25 November 2013

Business Identity Fraud on the Increase Over Festive Season

Submitted by: Ronald

International credit insurer Coface says the festive season may once again see an increase in business identity theft. Coface is cautioning companies about the dangers of fraud and specifically white collar crime during the holiday period.

Over this period, when companies may be short staffed, credit vetting procedures may not always be strictly adhered to.

“The four major scams that Coface is experiencing across industries are related to company identity fraud. The first type relates to false buyers requesting the delivery of goods to a different delivery address while posing as an existing customer,” says Coface claims manager, Robert Grobbelaar.  

The supplier delivers the goods to the new address, but when payment is requested from the established customer they have no record of receiving the goods.

“To avoid this type of fraud, it is important that suppliers set up additional checks and balances as in the case of a buyer giving changes to their account, including delivery, bank account and contact details,” says Grobbelaar.  

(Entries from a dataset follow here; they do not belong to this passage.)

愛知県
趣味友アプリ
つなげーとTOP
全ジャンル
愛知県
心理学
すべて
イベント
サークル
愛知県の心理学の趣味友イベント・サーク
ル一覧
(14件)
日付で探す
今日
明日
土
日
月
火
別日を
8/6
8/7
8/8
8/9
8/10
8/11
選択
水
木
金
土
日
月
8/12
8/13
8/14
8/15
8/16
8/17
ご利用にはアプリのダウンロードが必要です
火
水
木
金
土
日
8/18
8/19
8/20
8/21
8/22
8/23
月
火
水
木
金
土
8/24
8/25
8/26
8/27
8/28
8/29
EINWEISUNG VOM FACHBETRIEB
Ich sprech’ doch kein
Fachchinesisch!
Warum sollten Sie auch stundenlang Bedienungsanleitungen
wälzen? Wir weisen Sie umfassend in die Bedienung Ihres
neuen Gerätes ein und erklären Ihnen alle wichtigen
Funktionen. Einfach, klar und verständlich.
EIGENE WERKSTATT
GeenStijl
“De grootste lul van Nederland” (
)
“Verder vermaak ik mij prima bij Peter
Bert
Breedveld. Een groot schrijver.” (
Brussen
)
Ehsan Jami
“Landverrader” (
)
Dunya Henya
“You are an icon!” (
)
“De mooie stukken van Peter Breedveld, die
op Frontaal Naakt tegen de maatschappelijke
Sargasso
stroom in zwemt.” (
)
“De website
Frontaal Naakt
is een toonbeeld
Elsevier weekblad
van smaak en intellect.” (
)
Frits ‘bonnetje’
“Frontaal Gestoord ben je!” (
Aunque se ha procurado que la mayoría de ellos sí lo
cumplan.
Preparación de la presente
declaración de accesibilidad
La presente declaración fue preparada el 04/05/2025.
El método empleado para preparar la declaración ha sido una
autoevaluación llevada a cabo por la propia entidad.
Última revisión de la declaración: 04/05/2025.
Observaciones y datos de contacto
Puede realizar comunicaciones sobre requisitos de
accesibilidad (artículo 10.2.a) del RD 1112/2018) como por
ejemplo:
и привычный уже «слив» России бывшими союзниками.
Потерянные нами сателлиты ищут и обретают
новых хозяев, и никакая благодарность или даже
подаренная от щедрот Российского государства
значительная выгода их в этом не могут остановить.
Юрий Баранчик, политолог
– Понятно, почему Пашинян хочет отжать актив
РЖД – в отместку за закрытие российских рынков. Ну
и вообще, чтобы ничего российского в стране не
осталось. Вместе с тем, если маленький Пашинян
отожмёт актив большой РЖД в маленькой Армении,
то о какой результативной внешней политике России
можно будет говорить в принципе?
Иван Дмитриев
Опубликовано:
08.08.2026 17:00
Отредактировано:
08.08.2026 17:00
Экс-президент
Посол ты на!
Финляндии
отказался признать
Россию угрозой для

Opening an Account Under a False but Well-Known Company

The second type of company identity fraud targets organisations by creating a fraudulent duplicate company.  Fraudsters misrepresent themselves as representing a well-known company. 

The credit application looks authentic and the supplier is under the impression that they are opening up an account for a well-known company. Goods are delivered and only when the supplier attempts to collect payment is it established that the transaction was fraudulent. On receipt of delivery, the fraudsters ‘disappear’ with the goods.

Changing of Banking Details

The third type of fraud occurs when fraudsters notify a debtor of changes in the bank account details of one of the company’s legitimate suppliers. The debtor is then requested to make payment into this new fraudulent bank account rather than into the legitimate bank account. 

“The documents that Coface South Africa has seen are detailed and look almost identical to the supplier’s official stationary.  In addition to the identical design, the fraudsters have the correct signature and supplier stamps,” says Grobelaar.

If not properly checked, the buyer dutifully makes payment into this new account and the fraud is often only picked up when the buyer’s account is overdue. The buyer will state that they have already ‘paid’ the money, but in fact it was paid into a fraudulent account.

Grobbelaar says it is important to have procedures in place regarding changes to supplier details.  This could include phoning the supplier’s finance department or calling the bank where the new account is held.

“What is interesting is that fraudsters seem to target well-known companies.  This could be because their documentation is easier to get hold of and therefore easier to alter.” 

“It could also be that the brand reputation of the target company has created a sense of trust with their suppliers and therefore fewer questions are asked when changes are made,” says Grobbelaar.

Information gathering

“In the fourth scam, we have identified a new tactic used by criminals. This takes a few months to conclude, but often begins with an increase in suspicious emails requesting information about the company. The emails usually request insignificant information such as the MD’s name,” says Grobbelaar.

“This is to facilitate a fraudulent bank transfer. Significant amounts of money have already been embezzled from companies in this manner,” he says.

The information is gathered by well-organised criminal networks, requesting details of the functioning, organisational structure and internal controls of the business.  

“This phase may take several months and could be in the form of harmless questions that, once answered, constitute the basis for criminals to carry out fraud,” says Grobbelaar.

In the next phase, the fraudsters pose as one of the company’s management, such as the chief executive officer or general manager. The fraudsters then put an urgent request into the accounts department, targeting a specific employee, to transfer money into a fraudulent bank account. 

The request is often presented as confidential in an attempt to bypass the business’ internal controls and to put pressure on the targeted staff member to perform the transfer as quickly as possible. Without proper internal controls, the money is then transferred.

“Regardless of the reason, we encourage companies to be alert if any changes are made to creditor details,” says Grobbelaar.